Rebeldes brigam, millenials discutem com boomers, ex-presidiários comparam tatuagens. E sim, tudo isso é 'Star Wars' e a série 'Andor'.
O quinto episódio de 'Andor' é até agora o mais interessante da série: tem alguma dinâmica, os conflitos são bem apresentados de todos os lados das barricadas e, finalmente, a introdução de novos personagens foi concluída. Vamos analisar o que foi mostrado neste episódio intenso e como 'Star Wars' e o anarquismo se relacionam (spoiler: perfeitamente).
Recapitulações anteriores:
Atenção: a seguir, spoilers do 5º episódio da série 'Andor'
O episódio começa de forma incomum – com a poesia de uma cidade futurista. O policial demitido Syril Karn (antagonista dos primeiros episódios) olha pela janela, a paisagem industrial do lado de fora, uma expressão de melancolia no rosto, a situação suspeitamente lembra o meme 'Rússia para os tristes'.
Em seguida, vem uma conversa tipicamente balabanoviana do herói com sua mãe (Kathryn Hunter, que interpretou brilhantemente as irmãs bruxas em 'A Tragédia de Macbeth' de Joel Coen), para cujo apartamento de estilo soviético ele voltou após ser demitido. Ela critica suas decisões de carreira, constata a falta de perspectivas e responde ao sarcasmo do filho com um sarcasmo ainda mais duro.
O relacionamento familiar deles é geralmente bastante ambíguo, sente-se a tensão e a presença invisível de um conflito antigo. Para resolver (em sua opinião) os problemas do filho, a mãe quer ligar para o tio Harlo (aquele parente em qualquer drama social que sempre arranja algum trabalho). Karn claramente não está entusiasmado, e, pelo andamento da cena, o tio Harlo mora em São Petersburgo, atende pelo apelido de Tatarin e se parece com Viktor Sukhorukov.

Enquanto isso, em Aldani, em meio a uma paisagem nada industrial, Cassian (Diego Luna, melancólico e decidido ao mesmo tempo) acorda, percebe que suas coisas sumiram e rapidamente entende o que está acontecendo. Seus pertences (incluindo armas) são examinados por um dos rebeldes, Skeen, que suspeita que o novato seja um traidor. Andor está irritado, mas não demonstra, responde evasivamente às perguntas sobre si mesmo. Já Skeen é bastante falante – ele percebe o olhar de Cassian em suas tatuagens e não se importa em falar sobre elas.
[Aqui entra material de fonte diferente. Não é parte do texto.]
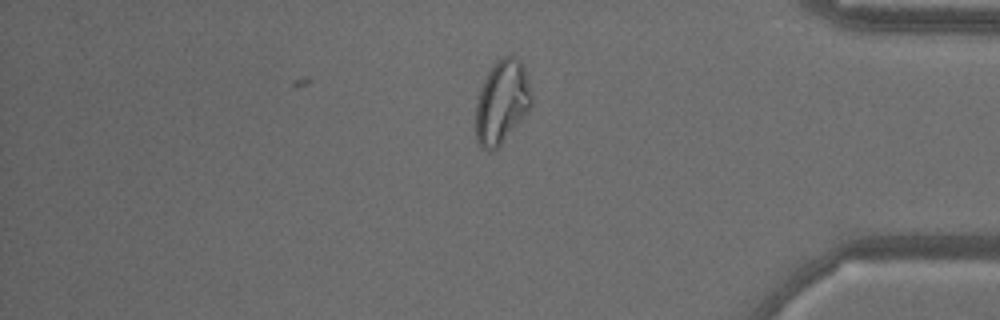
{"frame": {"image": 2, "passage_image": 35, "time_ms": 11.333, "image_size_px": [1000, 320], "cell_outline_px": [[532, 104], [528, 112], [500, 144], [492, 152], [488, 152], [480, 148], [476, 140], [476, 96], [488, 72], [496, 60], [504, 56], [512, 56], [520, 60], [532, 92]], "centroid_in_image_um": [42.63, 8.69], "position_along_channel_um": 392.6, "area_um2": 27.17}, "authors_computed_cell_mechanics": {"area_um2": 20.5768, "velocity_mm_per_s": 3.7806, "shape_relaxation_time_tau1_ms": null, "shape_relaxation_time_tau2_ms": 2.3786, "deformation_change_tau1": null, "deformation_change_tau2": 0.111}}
Skeen esteve preso, obviamente por assassinato, e Andor entende de tatuagens de prisão porque também esteve preso, embora em uma colônia juvenil. Skeen, como um criminoso para outro, conta a Cassian que está participando do assalto por vingança. Andor pergunta sobre os membros do grupo, e assim descobrimos que, embora esses caras pareçam uma turba, cada um tem seus próprios motivos e habilidades ocultas.
No apartamento de Syril Karn, enquanto isso, ocorreu a ligação para o tio, e mãe e filho discutem isso. Ela insiste que o filho é o culpado por seus próprios problemas; ele, em um texto implícito, sugere que ela não é candidata ao prêmio de 'Mãe do Ano'. Já vimos muitas coisas em 'Star Wars', mas isso, provavelmente, não.
De qualquer forma, o tio Harlo parece disposto a ajudar, mas o coração de Syril não está tranquilo – na cama, ele olha para o holograma de Andor; à mesa, ignora teimosamente os cereais (que, caracteristicamente, servem tanto para o almoço quanto para o jantar). Aonde essa obsessão por capturar Andor o levará, só podemos adivinhar, mas parece sensato apostar que esse jovem perdido acabará se juntando à rebelião.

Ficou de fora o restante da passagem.